Le 23 juin 1940, après l’invasion allemande, le Führer Adolf Hitler et son entourage militaire parcourent l’esplanade du Trocadéro. Il prévoit dès lors d’en faire une copie à Berlin[réf. nécessaire] pour la future « Welthauptstadt Germania », projet qui sera finalement abandonné. Une cérémonie est organisée le 22 juin 1943, pour marquer l’opération Barbarossa (invasion allemande en URSS), deux ans plus tôt. Des musiques héroïques sont diffusées, puis un Appel aux morts de la L.V.F. ; des bannières de la LVF et de l’Allemagne nazie sont étendues sur le palais. Un canon antiaérien est installé par les troupes alliées le lendemain de la Libération de Paris dans le grand bassin de la fontaine du jardin du Trocadéro. Le 25 juillet 1945, les funérailles nationales de l’écrivain Paul Valéry y sont organisées : le « catafalque aux couleurs de la France » disposé sur l’esplanade reçoit les « honneurs militaires et le recueillement de la population ».

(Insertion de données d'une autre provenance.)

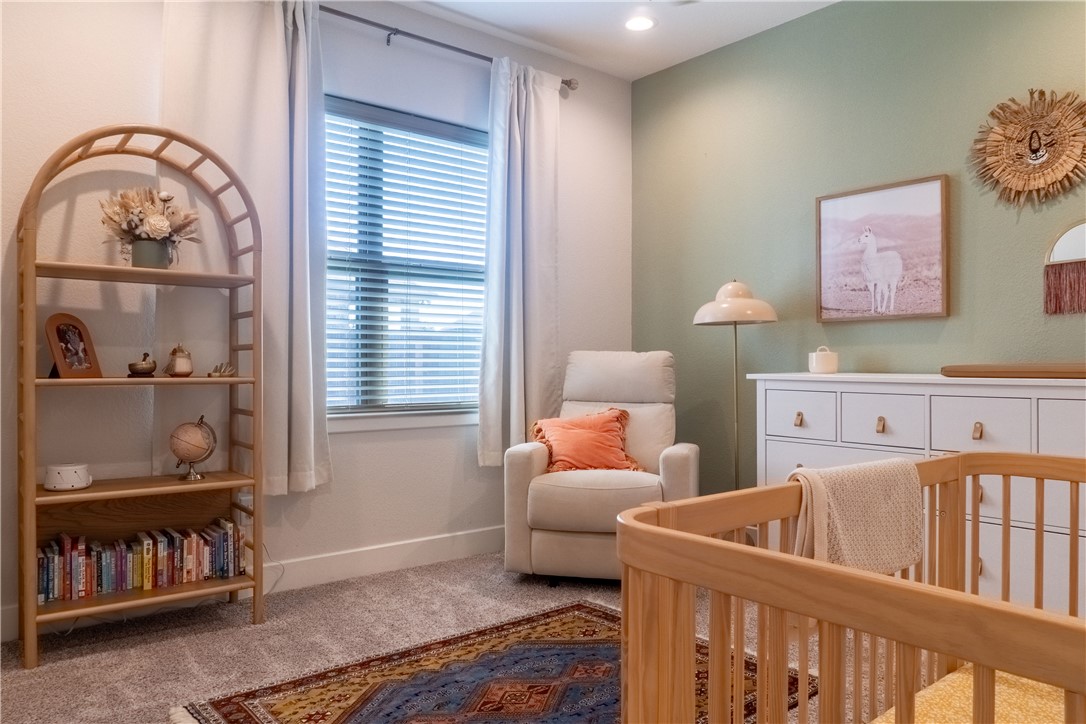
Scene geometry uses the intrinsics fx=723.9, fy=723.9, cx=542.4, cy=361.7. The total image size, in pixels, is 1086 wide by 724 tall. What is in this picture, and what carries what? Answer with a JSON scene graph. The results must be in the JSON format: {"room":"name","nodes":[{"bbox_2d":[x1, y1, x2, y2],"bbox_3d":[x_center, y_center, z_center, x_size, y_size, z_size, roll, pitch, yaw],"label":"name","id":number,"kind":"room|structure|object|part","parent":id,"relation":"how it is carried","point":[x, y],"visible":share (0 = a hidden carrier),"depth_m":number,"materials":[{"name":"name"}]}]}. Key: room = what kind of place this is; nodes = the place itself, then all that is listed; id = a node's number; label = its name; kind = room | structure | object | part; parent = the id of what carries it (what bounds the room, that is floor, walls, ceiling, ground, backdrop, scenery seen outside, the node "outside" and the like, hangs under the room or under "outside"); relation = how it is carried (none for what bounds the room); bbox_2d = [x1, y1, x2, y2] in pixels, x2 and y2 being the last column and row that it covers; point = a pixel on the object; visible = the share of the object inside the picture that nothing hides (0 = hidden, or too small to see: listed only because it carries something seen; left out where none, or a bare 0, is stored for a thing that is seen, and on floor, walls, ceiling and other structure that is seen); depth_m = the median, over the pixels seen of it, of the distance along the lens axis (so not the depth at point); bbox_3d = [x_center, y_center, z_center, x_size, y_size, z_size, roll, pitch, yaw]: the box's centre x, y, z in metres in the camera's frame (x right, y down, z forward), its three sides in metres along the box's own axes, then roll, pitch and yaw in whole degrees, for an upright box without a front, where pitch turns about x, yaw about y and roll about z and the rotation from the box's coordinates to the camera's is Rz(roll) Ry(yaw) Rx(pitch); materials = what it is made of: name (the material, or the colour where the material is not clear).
{"room":"bedroom","nodes":[
{"label":"bedroom","id":0,"kind":"room"},
{"bbox_2d":[0,0,631,637],"bbox_3d":[-1.144,-0.369,3.329,4.298,2.753,0.156,0,0,-39],"label":"white wall","id":1,"kind":"structure","parent":0,"point":[126,106],"depth_m":3.12,"materials":[{"name":"white paint"}]},
{"bbox_2d":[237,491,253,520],"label":"wall socket","id":2,"kind":"object","parent":1,"relation":"attached to","point":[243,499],"visible":0.51,"depth_m":3.08,"materials":[{"name":"white plastic"}]},
{"bbox_2d":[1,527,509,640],"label":"baseboard","id":3,"kind":"structure","parent":1,"relation":"attached to","point":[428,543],"depth_m":3.38,"materials":[{"name":"white paint"}]},
{"bbox_2d":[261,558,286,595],"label":"power cord","id":4,"kind":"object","parent":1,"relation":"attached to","point":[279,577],"visible":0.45,"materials":[{"name":"grey plastic"}]},
{"bbox_2d":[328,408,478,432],"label":"window sill","id":5,"kind":"structure","parent":1,"relation":"attached to","point":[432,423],"depth_m":3.58,"materials":[{"name":"white paint"}]},
{"bbox_2d":[322,94,489,422],"bbox_3d":[-0.741,-0.482,3.667,1.264,1.552,0.123,0,0,-39],"label":"window","id":6,"kind":"structure","parent":1,"relation":"in","point":[349,416],"depth_m":3.69,"materials":[{"name":"glass"}]},
{"bbox_2d":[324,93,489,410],"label":"window blinds","id":7,"kind":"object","parent":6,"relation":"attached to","point":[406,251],"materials":[{"name":"white plastic"}]},
{"bbox_2d":[322,3,576,92],"bbox_3d":[-0.797,-1.580,3.408,2.394,0.072,0.125,0,0,-39],"label":"curtain rod","id":8,"kind":"object","parent":1,"relation":"attached to","point":[470,53],"visible":0.71,"depth_m":3.54,"materials":[{"name":"metal"}]},
{"bbox_2d":[160,0,332,497],"bbox_3d":[-1.214,-0.507,3.030,0.685,2.151,0.122,0,0,-39],"label":"curtain","id":9,"kind":"object","parent":8,"relation":"hanging from","point":[277,159],"visible":0.76,"depth_m":3.07,"materials":[{"name":"white fabric"}]},
{"bbox_2d":[479,57,563,464],"bbox_3d":[-0.103,-0.518,3.883,0.539,2.147,0.132,0,0,-39],"label":"right curtain","id":10,"kind":"object","parent":8,"relation":"hanging from","point":[517,277],"visible":0.93,"depth_m":3.86,"materials":[{"name":"fabric"}]},
{"bbox_2d":[0,548,894,723],"bbox_3d":[0.140,1.048,1.590,4.265,0.101,4.421,0,0,-39],"label":"carpet floor","id":11,"kind":"structure","parent":0,"point":[151,649],"depth_m":2.62,"materials":[{"name":"beige carpet"}]},
{"bbox_2d":[17,124,263,667],"bbox_3d":[-1.480,0.086,2.702,0.753,1.834,0.358,0,0,-39],"label":"shelf","id":12,"kind":"object","parent":11,"relation":"on","point":[32,499],"visible":0.89,"depth_m":2.70,"materials":[{"name":"brown wood"}]},
{"bbox_2d":[43,463,91,491],"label":"white noise machine","id":13,"kind":"object","parent":12,"relation":"on","point":[64,473],"visible":0.99,"depth_m":2.58,"materials":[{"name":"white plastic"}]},
{"bbox_2d":[44,312,102,379],"bbox_3d":[-1.706,-0.056,2.608,0.103,0.227,0.192,0,0,14],"label":"photo frame","id":14,"kind":"object","parent":12,"relation":"on","point":[56,351],"visible":0.99,"depth_m":2.60,"materials":[{"name":"brown wood"}]},
{"bbox_2d":[36,518,243,603],"bbox_3d":[-1.527,0.740,2.752,0.720,0.192,0.166,0,0,-39],"label":"book row","id":15,"kind":"object","parent":12,"relation":"on","point":[41,583],"visible":0.9,"depth_m":2.69,"materials":[{"name":"paper"}]},
{"bbox_2d":[127,352,156,376],"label":"singing bowl","id":16,"kind":"object","parent":12,"relation":"on","point":[145,368],"visible":0.99,"depth_m":2.72,"materials":[{"name":"brown metal"}]},
{"bbox_2d":[131,239,171,268],"bbox_3d":[-1.485,-0.398,2.747,0.127,0.112,0.124,0,0,-39],"label":"flower pot","id":17,"kind":"object","parent":12,"relation":"on","point":[141,243],"visible":0.82,"depth_m":2.70,"materials":[{"name":"grey ceramic"}]},
{"bbox_2d":[100,186,199,253],"bbox_3d":[-1.501,-0.512,2.772,0.356,0.322,0.286,0,0,-39],"label":"arrangement","id":18,"kind":"object","parent":17,"relation":"in","point":[158,218],"visible":0.79,"depth_m":2.73,"materials":[{"name":"plant"}]},
{"bbox_2d":[165,344,192,376],"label":"jar","id":19,"kind":"object","parent":12,"relation":"on","point":[173,353],"visible":1,"depth_m":2.81,"materials":[{"name":"ceramic"}]},
{"bbox_2d":[170,416,216,481],"bbox_3d":[-1.377,0.339,2.853,0.169,0.246,0.168,0,0,-26],"label":"globe","id":20,"kind":"object","parent":12,"relation":"on","point":[198,442],"visible":0.98,"depth_m":2.81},
{"bbox_2d":[207,362,236,377],"bbox_3d":[-1.298,0.033,2.921,0.123,0.062,0.084,0,0,-39],"label":"small figurine","id":21,"kind":"object","parent":12,"relation":"on","point":[230,370],"visible":1,"depth_m":2.91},
{"bbox_2d":[175,599,811,723],"bbox_3d":[-0.030,0.993,2.027,1.661,0.011,1.340,0,0,-39],"label":"rug","id":22,"kind":"object","parent":11,"relation":"on","point":[577,623],"visible":0.81,"depth_m":2.23,"materials":[{"name":"carpet"}]},
{"bbox_2d":[502,350,700,580],"bbox_3d":[0.308,0.472,3.559,0.852,1.042,0.948,0,0,13],"label":"recliner","id":23,"kind":"object","parent":11,"relation":"on","point":[672,461],"visible":0.8,"depth_m":3.29,"materials":[{"name":"beige fabric"}]},
{"bbox_2d":[530,407,643,473],"bbox_3d":[0.217,0.393,3.525,0.559,0.319,0.275,0,0,4],"label":"orange pillow","id":24,"kind":"object","parent":23,"relation":"on","point":[606,425],"visible":0.89,"depth_m":3.48,"materials":[{"name":"orange fabric"}]},
{"bbox_2d":[692,278,777,490],"bbox_3d":[0.972,0.288,3.658,0.390,1.443,0.394,0,0,-39],"label":"floor lamp","id":25,"kind":"object","parent":11,"relation":"on","point":[708,315],"visible":0.82,"depth_m":3.60,"materials":[{"name":"metal"}]},
{"bbox_3d":[0.963,-0.295,3.637,0.415,0.215,0.407,0,0,-39],"label":"lamp shade","id":26,"kind":"part","parent":25,"relation":"part of","materials":[{"name":"beige metal"}]},
{"bbox_2d":[610,451,1085,723],"bbox_3d":[0.991,0.606,0.961,1.327,0.787,1.333,0,0,-39],"label":"crib","id":27,"kind":"object","parent":11,"relation":"on","point":[623,615],"visible":0.93,"depth_m":1.02,"materials":[{"name":"brown wood"}]},
{"bbox_2d":[784,458,926,574],"bbox_3d":[0.603,0.331,1.440,0.378,0.247,0.157,0,0,-39],"label":"throw blanket","id":28,"kind":"object","parent":27,"relation":"on","point":[874,484],"visible":0.77,"depth_m":1.39,"materials":[{"name":"beige fabric"}]},
{"bbox_2d":[866,664,1073,723],"bbox_3d":[0.905,0.701,0.850,1.256,0.138,1.118,0,0,-39],"label":"crib mattress","id":29,"kind":"object","parent":27,"relation":"in","point":[1029,682],"visible":0.61,"depth_m":1.35,"materials":[{"name":"fabric"}]},
{"bbox_2d":[751,372,1085,614],"bbox_3d":[1.642,0.525,2.890,0.487,0.932,1.611,0,0,-39],"label":"dresser","id":30,"kind":"object","parent":11,"relation":"on","point":[980,421],"visible":0.54,"depth_m":2.71,"materials":[{"name":"white paint"}]},
{"bbox_3d":[1.113,0.255,3.167,0.031,0.052,0.033,0,0,-39],"label":"pull","id":31,"kind":"part","parent":30,"relation":"part of","materials":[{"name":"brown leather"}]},
{"bbox_3d":[1.107,0.230,3.160,0.036,0.205,0.340,0,0,-39],"label":"drawer","id":32,"kind":"part","parent":30,"relation":"part of","materials":[{"name":"white wood"}]},
{"bbox_2d":[807,346,838,373],"bbox_3d":[1.308,-0.009,3.379,0.128,0.129,0.128,0,0,-39],"label":"white jar","id":33,"kind":"object","parent":30,"relation":"on","point":[823,364],"visible":1,"depth_m":3.33,"materials":[{"name":"white ceramic"}]},
{"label":"drawer","id":34,"kind":"part","parent":30,"relation":"part of","materials":[{"name":"white wood"}]},
{"bbox_3d":[1.343,0.254,2.890,0.029,0.058,0.031,0,0,-39],"label":"pull","id":35,"kind":"part","parent":30,"relation":"part of","materials":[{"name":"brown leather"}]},
{"bbox_3d":[1.360,0.245,2.912,0.045,0.218,0.289,0,0,-39],"label":"drawer","id":36,"kind":"part","parent":30,"relation":"part of","materials":[{"name":"white wood"}]},
{"bbox_3d":[1.573,0.253,2.626,0.028,0.054,0.028,0,0,-39],"label":"pull","id":37,"kind":"part","parent":30,"relation":"part of","materials":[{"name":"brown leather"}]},
{"bbox_3d":[1.600,0.248,2.678,0.040,0.208,0.293,0,0,-39],"label":"drawer","id":38,"kind":"part","parent":30,"relation":"part of","materials":[{"name":"white wood"}]},
{"bbox_2d":[941,362,1085,378],"bbox_3d":[1.869,0.031,2.658,0.360,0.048,0.718,0,0,-39],"label":"changing pad","id":39,"kind":"object","parent":30,"relation":"on","point":[957,370],"visible":0.99,"depth_m":2.59,"materials":[{"name":"brown wood"}]},
{"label":"drawer","id":40,"kind":"part","parent":30,"relation":"part of","materials":[{"name":"white wood"}]},
{"bbox_2d":[396,0,838,80],"bbox_3d":[0.244,-1.821,1.637,4.418,0.109,4.421,0,0,-39],"label":"ceiling","id":41,"kind":"structure","parent":0,"point":[700,51],"depth_m":3.79,"materials":[{"name":"white paint"}]},
{"bbox_2d":[624,14,656,31],"bbox_3d":[0.503,-1.760,3.764,0.187,0.010,0.188,0,0,-39],"label":"recessed light","id":42,"kind":"object","parent":41,"relation":"in","point":[640,24],"visible":0.99,"depth_m":3.76,"materials":[{"name":"white"}]},
{"bbox_2d":[630,0,1085,494],"bbox_3d":[1.996,-0.383,2.964,0.143,2.777,4.405,0,0,-39],"label":"green wall","id":43,"kind":"structure","parent":0,"point":[940,157],"depth_m":3.58,"materials":[{"name":"green paint"}]},
{"bbox_2d":[815,174,950,323],"bbox_3d":[1.564,-0.506,3.377,0.031,0.636,0.618,0,0,-39],"label":"framed picture","id":44,"kind":"object","parent":43,"relation":"attached to","point":[874,195],"visible":0.99,"depth_m":3.34},
{"bbox_2d":[969,87,1085,208],"bbox_3d":[1.967,-0.842,2.893,0.062,0.507,0.527,0,0,-39],"label":"wall decoration","id":45,"kind":"object","parent":43,"relation":"attached to","point":[1033,131],"visible":1,"depth_m":2.89,"materials":[{"name":"brown wicker"}]},
{"bbox_2d":[1044,220,1085,314],"bbox_3d":[2.146,-0.381,2.798,0.040,0.395,0.380,0,0,-39],"label":"wall mirror","id":46,"kind":"object","parent":43,"relation":"attached to","point":[1067,248],"visible":1,"depth_m":2.87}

L’ONU, qui vient d’être créée en 1946, tient au palais de Chaillot deux sessions de son Assemblée générale, la 3e (septembre-décembre 1948) et la 6e (novembre 1951-février 1952), car presque toutes les institutions onusiennes n’avaient pas de sièges définitifs. Le palais bénéficiera à ce titre d’une exception d’extraterritorialité temporaire. Le 1er septembre 1948, le ministre français des Affaires étrangères Maurice Schumann remet symboliquement les clefs du palais au secrétaire général de l’ONU, Trygve Lie. L’Assemblée générale y adopte la Déclaration universelle des droits de l’homme le 10 décembre 1948 (une plaque commémorative rappelle cet évènement dans le théâtre). Des premiers préfabriqués sont édifiés dans les jardins par l’architecte Jacques Carlu, qui pendant son exil forcé aux États-Unis pendant la guerre avait acquis de maîtrise la conception de tels bâtiments. Pendant cette période, le fonctionnement du théâtre et du musée de Chaillot sont fortement perturbés.

En 1951, afin de recevoir la sixième assemblée générale, d’autres bâtiments provisoires préfabriqués situés de l’esplanade jusqu’à l’actuelle avenue des Nations-Unies et autour de la fontaine, sont construits en 135 jours, toujours sur les plans de Carlu mais plus ambitieux (25 000 mètres carrés avec charpente métallique et montage à sec ; ils resteront en place une dizaine d’années). Ce sera la dernière session de l’assemblée générale avant son transfert définitif à New York. Véritable centre international où se pressent 3000 fonctionnaires, diplomates et journalistes (Libération parle du « siège du gouvernement du monde »), le palais accueille également, entre le 28 avril 1952 et le 15 décembre 1959, le siège de l’OTAN, qui est ensuite déplacé au palais de l’OTAN (actuelle université Paris-Dauphine). Le 23 octobre 1954 a lieu au palais la signature du protocole d’adhésion de l’Allemagne de l’Ouest à l’OTAN ; à cette occasion est créée l’Union de l’Europe occidentale, installée dans une partie du bâtiment créée par Perret, en face de l’aile Paris. En 1960, les préfabriqués sont détruits.

Assemblée des Nations unies, palais de Chaillot, 1951.

Pour commémorer l’endroit, le président de la République française François Mitterrand renomme l’esplanade « parvis des droits de l’homme », le 30 mai 1985.

Un incendie survenu le 22 juillet 1997, à 22 heures, abîme les collections du musée des monuments français, tant par les flammes (notamment la charpente qui venait d’être rénovée) que par les jets d’eau utilisés par les pompiers.

Le Palais de Chaillot abrite plusieurs musées dont le musée de l’Homme, de la Marine dans son aile ouest, le Théâtre national de Chaillot, ainsi que la Cité de l’architecture et du patrimoine dans son aile est (Musée des monuments français, École de Chaillot et Institut français d’architecture). La restructuration de l’aile de Paris s’est accompagnée du déménagement définitif de la Cinémathèque française à Bercy logée dans le palais entre 1963 et 2005.